- [Task] Copy the listing lines, beginning at the line that contains "developers wealthier. If you want more people" and stopping after the line that contains "that already have". Swap "safer" for "more secure" and leave everything else unchanged.

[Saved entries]
+--

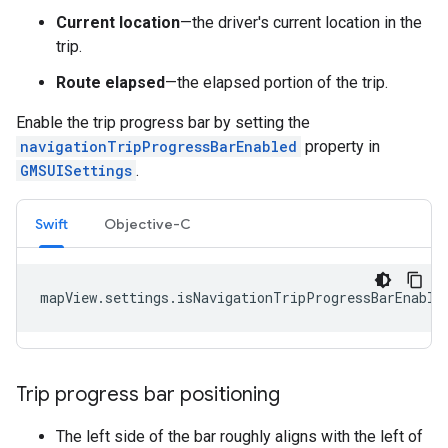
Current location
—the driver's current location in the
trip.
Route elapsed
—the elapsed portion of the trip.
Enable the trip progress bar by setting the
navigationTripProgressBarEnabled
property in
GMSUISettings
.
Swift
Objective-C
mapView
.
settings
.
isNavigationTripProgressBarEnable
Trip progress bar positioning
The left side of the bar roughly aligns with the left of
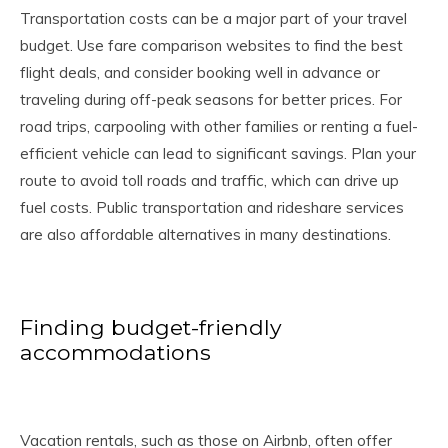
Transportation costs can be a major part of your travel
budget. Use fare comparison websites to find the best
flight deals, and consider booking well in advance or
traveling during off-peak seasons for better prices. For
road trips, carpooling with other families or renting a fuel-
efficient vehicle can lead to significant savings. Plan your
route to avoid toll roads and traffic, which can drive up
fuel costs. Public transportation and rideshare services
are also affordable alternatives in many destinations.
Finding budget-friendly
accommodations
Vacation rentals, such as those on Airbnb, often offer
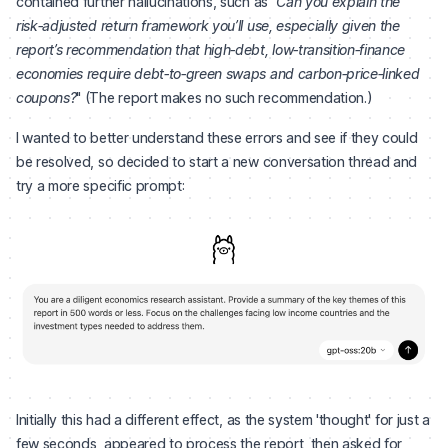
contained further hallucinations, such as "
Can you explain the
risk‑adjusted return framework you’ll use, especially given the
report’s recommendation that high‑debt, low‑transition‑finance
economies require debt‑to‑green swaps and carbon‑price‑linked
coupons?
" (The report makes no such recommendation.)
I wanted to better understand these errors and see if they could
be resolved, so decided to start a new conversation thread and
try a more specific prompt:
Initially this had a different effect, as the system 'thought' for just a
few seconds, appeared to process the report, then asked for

+--

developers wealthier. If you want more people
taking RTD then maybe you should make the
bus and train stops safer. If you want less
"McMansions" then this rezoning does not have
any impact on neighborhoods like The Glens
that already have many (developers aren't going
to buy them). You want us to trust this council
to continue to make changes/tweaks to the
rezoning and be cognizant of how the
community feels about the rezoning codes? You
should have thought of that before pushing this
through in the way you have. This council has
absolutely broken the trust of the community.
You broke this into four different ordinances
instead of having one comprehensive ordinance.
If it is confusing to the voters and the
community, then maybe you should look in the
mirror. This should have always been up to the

+--

- [Worked solution]
developers wealthier. If you want more people
taking RTD then maybe you should make the
bus and train stops more secure. If you want less
"McMansions" then this rezoning does not have
any impact on neighborhoods like The Glens
that already have many (developers aren't going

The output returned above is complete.